Maybe the administration saw this as a relatively cheap way to get on the side of the pro-democracy movement in the Arab world.  True?  Maybe not.  Maybe it will be a disaster.  But that won’t be because it is “reactive”.  If it works, then someone will later call it “opportunistic.”

George W. Bush was “strategic.”  As Stephen Colbert wisely noted, “He believes the same thing Wednesday as he did on Monday, no matter what happened on Tuesday!”  Is that better?

Foreign policy analysis will get a lot better once we stop throwing around words like “strategic” or “reactive” — or for that matter, “realistic”, “principled,” “leadership”, or “tough.”

A Libyan Insurgency Would Not Look Like Iraq

Even if Libya turns into a quagmire, here are three reasons why a Qaddafist insurgency would pale in comparison to Iraq.
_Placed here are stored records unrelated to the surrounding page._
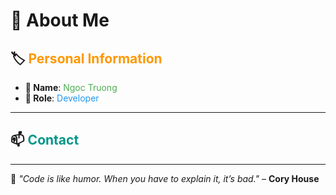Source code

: # 🎨 About Me  

## 🏷️ <span style="color:#ff9800;">Personal Information</span>  
- **👤 Name**: <span style="color:#4caf50;">Ngoc Truong</span>  
- **💼 Role**: <span style="color:#2196f3;">Developer</span>  
---

## 📫 <span style="color:#009688;">Contact</span>  

---

🚀 *"Code is like humor. When you have to explain it, it’s bad."* – **Cory House**  
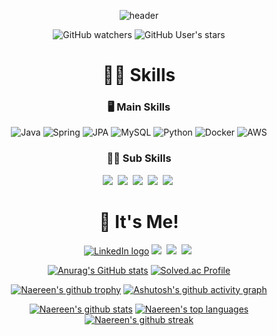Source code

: <div align="center">

  ![header](https://capsule-render.vercel.app/api?type=Rect&color=0:fbf0b2,100:d8b4f8&height=200&section=header&text=HYEON-HAK%20KIM&desc=Backend%20Developer&descAlign=65&descAlignY=80&fontColor:ffffff)

  ![GitHub watchers](https://img.shields.io/github/watchers/ooMia/ooMia)
  ![GitHub User's stars](https://img.shields.io/github/stars/ooMia)
  
  # 👨‍💻 Skills
  ### 🖥 Main Skills
  
  ![Java](https://img.shields.io/badge/Java-%23ED8B00.svg?style=for-the-badge&logo=openjdk&logoColor=white)
  ![Spring](https://img.shields.io/badge/Spring_Boot-%236DB33F.svg?style=for-the-badge&logo=spring&logoColor=white)
  ![JPA](https://img.shields.io/badge/JPA-%230db7ed.svg?style=for-the-badge&logoColor=white)
  ![MySQL](https://img.shields.io/badge/mysql-%236DB33F.svg?style=for-the-badge&logo=mysql&logoColor=white)
  ![Python](https://img.shields.io/badge/python-3670A0?style=for-the-badge&logo=python&logoColor=white)
  ![Docker](https://img.shields.io/badge/docker-%230db7ed.svg?style=for-the-badge&logo=docker&logoColor=white)
  ![AWS](https://img.shields.io/badge/AWS-%23FF9900.svg?style=for-the-badge&logo=amazon-aws&logoColor=white)
  
  ### 🧑‍🎓 Sub Skills
  
  <img src="https://img.shields.io/badge/React-61DAFB?style=flat-square&logo=React&logoColor=white"/>&nbsp;
  <img src="https://img.shields.io/badge/JavaScript-F7DF1E?style=flat-square&logo=Javascript&logoColor=white"/>&nbsp;
  <img src="https://img.shields.io/badge/HTML-E34F26?style=flat-square&logo=HTML5&logoColor=white"/>&nbsp;
  <img src="https://img.shields.io/badge/CSS-1572B6?style=flat-square&logo=CSS3&logoColor=white"/>&nbsp;
  <img src="https://img.shields.io/badge/TypeScript-3178c6?style=flat-square&logo=TypeScript&logoColor=white"/>&nbsp;
  
  
  # 🤙 It's Me!
  [![LinkedIn logo][]][LinkedIn url]
  <a href="mailto:hyeonhak.kim.dev@gmail.com"><img src="https://img.shields.io/badge/Gmail-EA4335?style=flat-square&logo=Gmail&logoColor=white"/></a>&nbsp;
  <a href="https://velog.io/@ooMia"><img src="https://img.shields.io/badge/Velog-20C997?style=flat-square&logo=Velog&logoColor=white"/></a>&nbsp;
  <a href="https://www.notion.so/softsquared/b281d789ee5346e7905c1d21891cf7bc?v=1093a98867a84f80b722fe677880d614"><img src="https://img.shields.io/badge/Notion-000000?style=flat-square&logo=Notion&logoColor=white"/></a>&nbsp;
  
  [![Anurag's GitHub stats](https://github-readme-stats.vercel.app/api?username=ooMia)](https://github.com/anuraghazra/github-readme-stats)
  [![Solved.ac Profile](http://mazassumnida.wtf/api/v2/generate_badge?boj=hs1891179)](https://solved.ac/hs1891179/)
  
  [![Naereen's github trophy](https://github-profile-trophy.vercel.app/?username=ooMia&row=1)](https://github.com/ryo-ma/github-profile-trophy)
  [![Ashutosh's github activity graph](https://github-readme-activity-graph.vercel.app/graph?username=ooMia)](https://github.com/ashutosh00710/github-readme-activity-graph)
  
  [![Naereen's github stats](https://github-readme-stats.vercel.app/api?username=ooMia&theme=blue-green)](https://github.com/anuraghazra/github-readme-stats)
  [![Naereen's top languages](https://github-readme-stats.vercel.app/api/top-langs/?username=ooMia&theme=blue-green)](https://github.com/anuraghazra/github-readme-stats)
  [![Naereen's github streak](https://github-readme-streak-stats.herokuapp.com/?user=ooMia&theme=blue-green)](https://github.com/DenverCoder1/github-readme-streak-stats)

</div>
  
  
  [Gmail logo]: http://img.shields.io/badge/Gmail-%236DB33F.svg?style=for-the-badge&logo=gmail&logoColor=white
  [Gmail url]: mailto:hyeonhak.kim.dev@gmail.com
  [LinkedIn logo]: http://img.shields.io/badge/LinkedIn-0077B5?style=for-the-badge&logo=LinkedIn
  [LinkedIn url]: https://www.linkedin.com/in/김현학
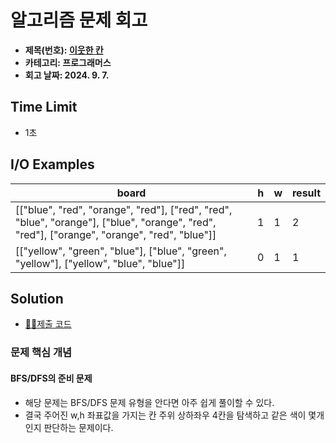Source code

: # 알고리즘 문제 회고

- **제목(번호): [이웃한 칸](https://school.programmers.co.kr/learn/courses/30/lessons/250125)**
- **카테고리: 프로그래머스**
- **회고 날짜: 2024. 9. 7.** 

## Time Limit

- 1초

## I/O Examples

| board                                                                                               | h | w | result |
|-----------------------------------------------------------------------------------------------------|---|---|--------|
| [["blue", "red", "orange", "red"], ["red", "red", "blue", "orange"], ["blue", "orange", "red", "red"], ["orange", "orange", "red", "blue"]] | 1 | 1 | 2      |
| [["yellow", "green", "blue"], ["blue", "green", "yellow"], ["yellow", "blue", "blue"]]              | 0 | 1 | 1      |


## Solution

- [👨‍💻제출 코드](solution.cc)

### 문제 핵심 개념

#### BFS/DFS의 준비 문제

- 해당 문제는 BFS/DFS 문제 유형을 안다면 아주 쉽게 풀이할 수 있다.
- 결국 주어진 w,h 좌표값을 가지는 칸 주위 상하좌우 4칸을 탐색하고 같은 색이 몇개인지 판단하는 문제이다.

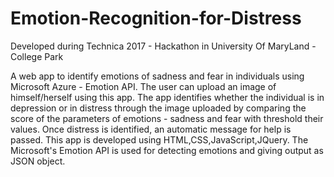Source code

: # Emotion-Recognition-for-Distress
Developed during Technica 2017 - Hackathon in University Of MaryLand - College Park 

A web app to identify emotions of sadness and fear in individuals using Microsoft Azure - Emotion API. The user can upload an image of himself/herself using this app. The app identifies whether the individual is in depression or in distress through the image uploaded by comparing the score of the parameters of emotions - sadness and fear with threshold their values. Once distress is identified, an automatic message for help is passed.  This app is developed using HTML,CSS,JavaScript,JQuery. The Microsoft's Emotion API is used for detecting emotions and giving output as JSON object.
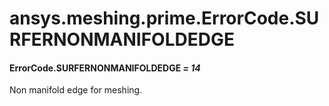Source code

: <a id="ansys-meshing-prime-errorcode-surfernonmanifoldedge"></a>

# ansys.meshing.prime.ErrorCode.SURFERNONMANIFOLDEDGE

<a id="ansys.meshing.prime.ErrorCode.SURFERNONMANIFOLDEDGE"></a>

#### ErrorCode.SURFERNONMANIFOLDEDGE *= 14*

Non manifold edge for meshing.

<!-- !! processed by numpydoc !! -->
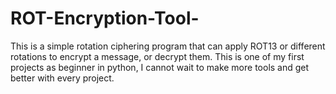 # ROT-Encryption-Tool-

This is a simple rotation ciphering program that can apply ROT13 or different rotations to encrypt a message, or decrypt them. This is one of my first projects as beginner in python, I cannot wait to make more tools and get better with every project.

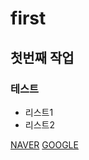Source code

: # first
## 첫번째 작업
### 테스트
- 리스트1
- 리스트2

[NAVER](https://www.naver.com/)
[GOOGLE](https://www.google.com/)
Never doubt the intensity of a Sullivan scorned (at least politically, that is).  He is now excoriating the President for his Libya policy, and raising fears of a Libyan quagmire akin to Iraq.  Although one would have to be willfully blind not to feel a lot of trepidation over whatever we call Obama’s Libya policy (A war?  A police action?  A humanitarian intervention?), even a Qaddafian insurgency would not be nearly as deadly as Iraq’s.  There are a few reasons for this:

1)  Population and population density.  Iraq has more than 31 million people; Libya, roughly 6 million.  Yes, you heard that right: 6 million.  It’s a very large country, but it’s basically empty, mainly because it is mostly desert.  It would require far less troops, even under the assumption that the US would commit troops there (which would indeed be crazy, but I’m assuming worst-case scenario here).  Before oil was discovered, there was not much there: little wonder that it wasn’t colonized by the Europeans until 1911, and only then by the Italians, desperate for something after they suffered a humiliating defeat at Adowa to the Ethiopians a few years earlier.
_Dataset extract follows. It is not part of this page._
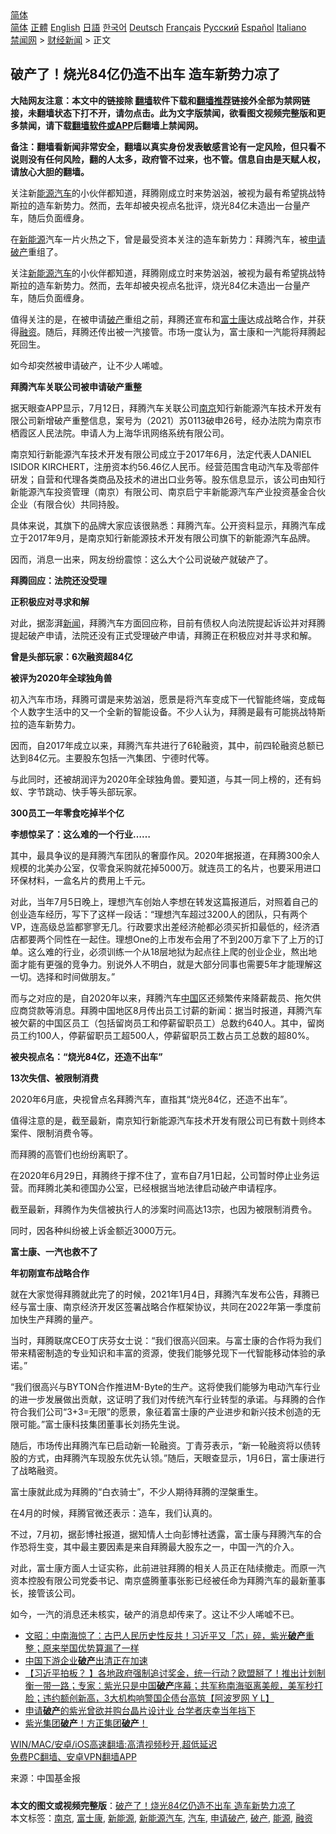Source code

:  <!-- 面包屑导航 --> <div class="breadcrumb"><!-- GTranslate: https://gtranslate.io/ -->  <div class="switcher notranslate">  <div class="selected">  <a href="#" onclick="return false;"> 简体</a>  </div>  <div class="option">  <a href="https://www.bannedbook.org" onclick="doGTranslate('zh-CN|zh-CN');jQuery('div.switcher div.selected a').html(jQuery(this).html());return false;" title="简体中文" class="nturl selected"> 简体</a>  <a href="https://www.bannedbook.org/zh-tw/" onclick="doGTranslate('zh-CN|zh-TW');jQuery('div.switcher div.selected a').html(jQuery(this).html());return false;" title="繁體中文" class="nturl"> 正體</a>  <a href="https://www.bannedbook.org/en/" onclick="doGTranslate('zh-CN|en');jQuery('div.switcher div.selected a').html(jQuery(this).html());return false;" title="English" class="nturl"> English</a>  <a href="https://www.bannedbook.org/ja/" onclick="doGTranslate('zh-CN|ja');jQuery('div.switcher div.selected a').html(jQuery(this).html());return false;" title="日本語" class="nturl"> 日語</a>  <a href="https://www.bannedbook.org/ko/" onclick="doGTranslate('zh-CN|ko');jQuery('div.switcher div.selected a').html(jQuery(this).html());return false;" title="한국어" class="nturl"> 한국어</a>  <a href="https://www.bannedbook.org/de/" onclick="doGTranslate('zh-CN|de');jQuery('div.switcher div.selected a').html(jQuery(this).html());return false;" title="Deutsch" class="nturl"> Deutsch</a>  <a href="https://www.bannedbook.org/fr/" onclick="doGTranslate('zh-CN|fr');jQuery('div.switcher div.selected a').html(jQuery(this).html());return false;" title="Français" class="nturl"> Français</a>  <a href="https://www.bannedbook.org/ru/" onclick="doGTranslate('zh-CN|ru');jQuery('div.switcher div.selected a').html(jQuery(this).html());return false;" title="Русский" class="nturl"> Русский</a>  <a href="https://www.bannedbook.org/es/" onclick="doGTranslate('zh-CN|es');jQuery('div.switcher div.selected a').html(jQuery(this).html());return false;" title="Español" class="nturl"> Español</a>  <a href="https://www.bannedbook.org/it/" onclick="doGTranslate('zh-CN|it');jQuery('div.switcher div.selected a').html(jQuery(this).html());return false;" title="Italiano" class="nturl"> Italiano</a>  </div>  </div>      <div class='breadcrumb-sub'><!-- Breadcrumb NavXT 6.3.0 --> <a href="https://www.bannedbook.org/" class="home">禁闻网</a> &gt; <a href="https://www.bannedbook.org/bnews/finance/" class="category">财经新闻</a> &gt; 正文</div></div><h2>破产了！烧光84亿仍造不出车 造车新势力凉了</h2> <p class="notice"><b>大陆网友注意：本文中的链接除 <a href="https://github.com/bannedbook/fanqiang" >翻墙</a>软件下载和<a href="https://github.com/killgcd/justmysocks/blob/master/README.md">翻墙推荐</a>链接外全部为禁网链接，未翻墙状态下打不开，请勿点击。此为文字版禁闻，欲看图文视频完整版和更多禁闻，请下载<a href="https://github.com/bannedbook/fanqiang">翻墙软件或APP</a>后翻墙上禁闻网。</p><p>备注：翻墙看新闻非常安全，翻墙以真实身份发表敏感言论有一定风险，但只看不说则没有任何风险，翻的人太多，政府管不过来，也不管。信息自由是天赋人权，请放心大胆的翻墙。</b></p>  <div class="entry"> <p id="summary">关注新<a href="https://www.bannedbook.org/bnews/tag/%E8%83%BD%E6%BA%90/" class="st_tag internal_tag" rel="tag" title="标签 能源 下的日志">能源</a><a href="https://www.bannedbook.org/bnews/tag/%e6%b1%bd%e8%bd%a6/" class="st_tag internal_tag" rel="tag" title="标签 汽车 下的日志">汽车</a>的小伙伴都知道，拜腾刚成立时来势汹汹，被视为最有希望挑战特斯拉的造车新势力。然而，去年却被央视点名批评，烧光84亿未造出一台量产车，随后负面缠身。</p> <p>在<a href="https://www.bannedbook.org/bnews/tag/%E6%96%B0%E8%83%BD%E6%BA%90/" class="st_tag internal_tag" rel="tag" title="标签 新能源 下的日志">新能源</a>汽车一片火热之下，曾是最受资本关注的造车新势力：拜腾汽车，被<a href="https://www.bannedbook.org/bnews/tag/%E7%94%B3%E8%AF%B7%E7%A0%B4%E4%BA%A7/" class="st_tag internal_tag" rel="tag" title="标签 申请破产 下的日志">申请破产</a>重组了。</p> <p>关注<a href="https://www.bannedbook.org/bnews/tag/%E6%96%B0%E8%83%BD%E6%BA%90%E6%B1%BD%E8%BD%A6/" class="st_tag internal_tag" rel="tag" title="标签 新能源汽车 下的日志">新能源汽车</a>的小伙伴都知道，拜腾刚成立时来势汹汹，被视为最有希望挑战特斯拉的造车新势力。然而，去年却被央视点名批评，烧光84亿未造出一台量产车，随后负面缠身。</p> <p>值得关注的是，在被申请<a href="https://www.bannedbook.org/bnews/tag/%e7%a0%b4%e4%ba%a7/" class="st_tag internal_tag" rel="tag" title="标签 破产 下的日志">破产</a>重组之前，拜腾还宣布和<a href="https://www.bannedbook.org/bnews/tag/%e5%af%8c%e5%a3%ab%e5%ba%b7/" class="st_tag internal_tag" rel="tag" title="标签 富士康 下的日志">富士康</a>达成战略合作，并获得<a href="https://www.bannedbook.org/bnews/tag/%E8%9E%8D%E8%B5%84/" class="st_tag internal_tag" rel="tag" title="标签 融资 下的日志">融资</a>。随后，拜腾还传出被一汽接管。市场一度认为，富士康和一汽能将拜腾起死回生。</p> <p>如今却突然被申请破产，让不少人唏嘘。</p> <p><strong>拜腾汽车关联公司被申请破产重整</strong></p> <p>据天眼查APP显示，7月12日，拜腾汽车关联公司<a href="https://www.bannedbook.org/bnews/tag/%e5%8d%97%e4%ba%ac/" class="st_tag internal_tag" rel="tag" title="标签 南京 下的日志">南京</a>知行新能源汽车技术开发有限公司新增破产重整信息，案号为（2021）苏0113破申26号，经办法院为南京市栖霞区人民法院。申请人为上海华讯网络系统有限公司。</p> <p>南京知行新能源汽车技术开发有限公司成立于2017年6月，法定代表人DANIEL ISIDOR KIRCHERT，注册资本约56.46亿人民币。经营范围含电动汽车及零部件研发；自营和代理各类商品及技术的进出口业务等。股东信息显示，该公司由知行新能源汽车投资管理（南京）有限公司、南京启宁丰新能源汽车产业投资基金合伙企业（有限合伙）共同持股。</p> <p>具体来说，其旗下的品牌大家应该很熟悉：拜腾汽车。公开资料显示，拜腾汽车成立于2017年9月，是南京知行新能源技术开发有限公司旗下的新能源汽车品牌。</p> <p>因而，消息一出来，网友纷纷震惊：这么大个公司说破产就破产了。</p> <p><strong>拜腾回应：法院还没受理</strong></p>  <p><strong>正积极应对寻求和解</strong></p> <p>对此，据澎湃<span class='wp_keywordlink_affiliate'><a href="https://www.bannedbook.org/" title="新闻">新闻</a></span>，拜腾汽车方面回应称，目前有债权人向法院提起诉讼并对拜腾提起破产申请，法院还没有正式受理破产申请，拜腾正在积极应对并寻求和解。</p> <p><strong>曾是头部玩家：6次融资超84亿</strong></p> <p><strong>被评为2020年全球独角兽</strong></p> <p>初入汽车市场，拜腾可谓是来势汹汹，愿景是将汽车变成下一代智能终端，变成每个人数字生活中的又一个全新的智能设备。不少人认为，拜腾是最有可能挑战特斯拉的造车新势力。</p> <p>因而，自2017年成立以来，拜腾汽车共进行了6轮融资，其中，前四轮融资总额已达到84亿元。主要股东包括一汽集团、宁德时代等。</p> <p>与此同时，还被胡润评为2020年全球独角兽。要知道，与其一同上榜的，还有蚂蚁、字节跳动、快手等头部玩家。</p> <p><strong>300员工一年零食吃掉半个亿</strong></p> <p><strong>李想惊呆了：这么难的一个行业……</strong></p> <p>其中，最具争议的是拜腾汽车团队的奢靡作风。2020年据报道，在拜腾300余人规模的北美办公室，仅零食采购就花掉5000万。就连员工的名片，也要采用进口环保材料，一盒名片的费用上千元。</p> <p>对此，当年7月5日晚上，理想汽车创始人李想在转发这篇报道后，对照着自己的创业造车经历，写下了这样一段话：“理想汽车超过3200人的团队，只有两个VP，连高级总监都寥寥无几。行政要求出差经济舱都必须买折扣最低的，经济酒店都要两个同性在一起住。理想One的上市发布会用了不到200万拿下了上万的订单。这么难的行业，必须训练一个从18层地狱为起点往上爬的创业企业，熬出地面才能有更强的竞争力。别说外人不明白，就是大部分同事也需要5年才能理解这一切。选择和时间做朋友。”</p>  <p>而与之对应的是，自2020年以来，拜腾汽车<span class='wp_keywordlink_affiliate'><a href="https://www.bannedbook.org/" title="中国" target="_blank">中国</a></span>区还频繁传来降薪裁员、拖欠供应商贷款等消息。拜腾中国地区8月传出员工讨薪的新闻：据当时报道，拜腾汽车被欠薪的中国区员工（包括留岗员工和停薪留职员工）总数约640人。其中，留岗员工约100人，停薪留职员工超500人，停薪留职员工数占员工总数的超80%。</p> <p><strong>被央视点名：“烧光84亿，还造不出车”</strong></p> <p><strong>13次失信、被限制消费</strong></p> <p>2020年6月底，央视曾点名拜腾汽车，直指其“烧光84亿，还造不出车”。</p> <p>值得注意的是，截至最新，南京知行新能源汽车技术开发有限公司已有数十则终本案件、限制消费令等。</p> <p>而拜腾的高管们也纷纷离职了。</p> <p>在2020年6月29日，拜腾终于撑不住了，宣布自7月1日起，公司暂时停止业务运营。而拜腾北美和德国办公室，已经根据当地法律启动破产申请程序。</p> <p>截至最新，拜腾作为失信被执行人的涉案时间高达13宗，也因为被限制消费令。</p> <p>同时，因各种纠纷被上诉金额近3000万元。</p> <p><strong>富士康、一汽也救不了</strong></p> <p><strong>年初刚宣布战略合作</strong></p>  <p>就在大家觉得拜腾就此完了的时候，2021年1月4日，拜腾汽车发布公告，拜腾已经与富士康、南京经济开发区签署战略合作框架协议，共同在2022年第一季度前加快生产拜腾的量产。</p> <p>当时，拜腾联席CEO丁庆芬女士说：“我们很高兴回来。与富士康的合作将为我们带来精密制造的专业知识和丰富的资源，使我们能够兑现下一代智能移动体验的承诺。”</p> <p>“我们很高兴与BYTON合作推进M-Byte的生产。这将使我们能够为电动汽车行业的进一步发展做出贡献，这证明了我们对传统汽车行业转型的承诺。与拜腾的合作符合我们公司“3+3=无限”的愿景，象征着富士康的产业进步和新兴技术创造的无限可能。”富士康科技集团董事长刘扬先生说。</p> <p>随后，市场传出拜腾汽车已启动新一轮融资。丁青芬表示，“新一轮融资将以债转股的方式，由拜腾汽车现股东优先认领。”随后，天眼查显示，1月6日，富士康进行了战略融资。</p> <p>富士康就此成为拜腾的“白衣骑士”，不少人期待拜腾的涅槃重生。</p> <p>在4月的时候，拜腾官微还表示：造车，我们认真的。</p> <p>不过，7月初，据彭博社报道，据知情人士向彭博社透露，富士康与拜腾汽车的合作恐将生变，其中最主要因素是来自拜腾最大股东之一，中国一汽的介入。</p> <p>对此，富士康方面人士证实称，此前进驻拜腾的相关人员正在陆续撤走。而原一汽资本控股有限公司党委书记、南京盛腾董事张影已经被任命为拜腾汽车的最新董事长，接管该公司。</p> <p>如今，一汽的消息还未核实，破产的消息却传来了。这让不少人唏嘘不已。</p> <ul class='op-related-articles' title='相关阅读'> <li><a href='https://www.bannedbook.org/bnews/cbnews/20210715/1587342.html' target='_blank'>文昭：中南海惊了：古巴人民历史性反共！习近平又「芯」碎，紫光<b>破产</b>重整；原来举国优势算漏了一样</a></li> <li><a href='https://www.bannedbook.org/bnews/finance/20210714/1587006.html' target='_blank'>中国下游企业<b>破产</b>出清正在加速</a></li> <li><a href='https://www.bannedbook.org/bnews/bannedvideo/20210713/1586338.html' target='_blank'>【习近平拍板？ 】各地政府强制追讨奖金，统一行动？欧盟掰了！推出计划制衡一带一路；专家：紫光只是中国<b>破产</b>序幕；共军称南海驱离美舰，美军秒打脸；违约额创新高，3大机构响警国企债台高筑【阿波罗网 Y L】</a></li> <li><a href='https://www.bannedbook.org/bnews/headline/20210713/1585733.html' target='_blank'>申请<b>破产</b>的紫光曾欲并购台晶片设计业 台学者庆幸当年挡下</a></li> <li><a href='https://www.bannedbook.org/bnews/bannedvideo/20210711/1585073.html' target='_blank'>紫光集团<b>破产</b>！方正集团<b>破产</b>！</a></li> </ul> <p class="texttj"> <a href="https://github.com/bannedbook/fanqiang/wiki/V2ray%E6%9C%BA%E5%9C%BA" target="_blank">WIN/MAC/安卓/iOS高速翻墙:高清视频秒开,超低延迟</a><br/> <a href="https://github.com/bannedbook/fanqiang/wiki/%E7%A6%81%E9%97%BB%E7%BD%91%E5%AE%89%E5%8D%93%E7%BF%BB%E5%A2%99%E6%96%B0%E9%97%BBAPP" target="_blank">免费PC翻墙、安卓VPN翻墙APP</a></p><p> 来源：中国基金报 </p> <a name='sharetosocial'></a>  <div style="margin-bottom:5px;padding-bottom:5px;clear:both"> <div id="archive-pix-1" class="banner-ads"> <!-- AuctionX Display platform tag START --> <div id="26318x728x90x621x_ADSLOT2" clicktrack="%%CLICK_URL_ESC%%"></div> <!-- AuctionX Display platform tag END --> </div> <div id="archive-pix-2" class="banner-ads"> <!-- AuctionX Display platform tag START --> <div id="26315x300x250x621x_ADSLOT2" clicktrack="%%CLICK_URL_ESC%%"></div> <!-- AuctionX Display platform tag END --> </div> </div>    <div id="archive-pix-1" class="banner-ads"> <!-- AuctionX Display platform tag START --> <div id="26318x728x90x621x_ADSLOT3" clicktrack="%%CLICK_URL_ESC%%"></div> <!-- AuctionX Display platform tag END --> </div> <div><b>本文的图文或视频完整版</b>：<a href='https://www.bannedbook.org/bnews/finance/20210715/1587402.html'>破产了！烧光84亿仍造不出车 造车新势力凉了</a></div>  </div><!--END ENTRY--> <div class="postfooter"> <div>本文标签：<a href="https://www.bannedbook.org/bnews/tag/%e5%8d%97%e4%ba%ac/" rel="tag">南京</a>, <a href="https://www.bannedbook.org/bnews/tag/%e5%af%8c%e5%a3%ab%e5%ba%b7/" rel="tag">富士康</a>, <a href="https://www.bannedbook.org/bnews/tag/%E6%96%B0%E8%83%BD%E6%BA%90/" rel="tag">新能源</a>, <a href="https://www.bannedbook.org/bnews/tag/%E6%96%B0%E8%83%BD%E6%BA%90%E6%B1%BD%E8%BD%A6/" rel="tag">新能源汽车</a>, <a href="https://www.bannedbook.org/bnews/tag/%e6%b1%bd%e8%bd%a6/" rel="tag">汽车</a>, <a href="https://www.bannedbook.org/bnews/tag/%E7%94%B3%E8%AF%B7%E7%A0%B4%E4%BA%A7/" rel="tag">申请破产</a>, <a href="https://www.bannedbook.org/bnews/tag/%e7%a0%b4%e4%ba%a7/" rel="tag">破产</a>, <a href="https://www.bannedbook.org/bnews/tag/%E8%83%BD%E6%BA%90/" rel="tag">能源</a>, <a href="https://www.bannedbook.org/bnews/tag/%E8%9E%8D%E8%B5%84/" rel="tag">融资</a></div>  </div><!--END POSTFOOTER-->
2)  Safe harbors in neighboring countries.  Right now I’m reading Alastair Horne’s magnificent history of the Algerian War of Independence, A Savage War of Peace.  Very highly recommended.  Horne makes the point that the FLN could regroup and gain stregnth away from French forces by adopting safe harbors in neighboring Tunisia and Morocco.  In Iraq, insurgents could go to Iran and Syria, and Sunni insurgents got help from the Saudis.  This will be far harder in Libya.  Egypt, Algeria, and Morocco do not figure to help out.  Chad, Niger and Sudan might, but anyone pursuing Qaddafists will have little compunction pursuing them over the border, and Chad and Niger, highly dependent upon foreign aid, can be pressured into cutting off support.

3)  Past experience.  Insurgents can appeal to civilians by promising relief from hated regimes and by posing as apostles of national liberation: thus, Muqtada al-Sadr with Iraqi Shiites, or the FLN, or Ho Chi Minh or (fill in blank).  That will be much harder for Qaddafists to do.  They might get support from those ethnic groups from which Qaddafi’s family comes, but civilians will be under no illusions.  This hardly always works, see, e.g. the Taliban, but surely it will have a lot of effect, especially as a Libya-Iraq comparison.

None of this is to say that Libya won’t be a quagmire, or that Obama was right (or even constitutional) in taking his actions (although on balance I think he was — for later).  Rather, it is to say that if we are assessing Libya, we shouldn’t think that it is Iraq Act Two.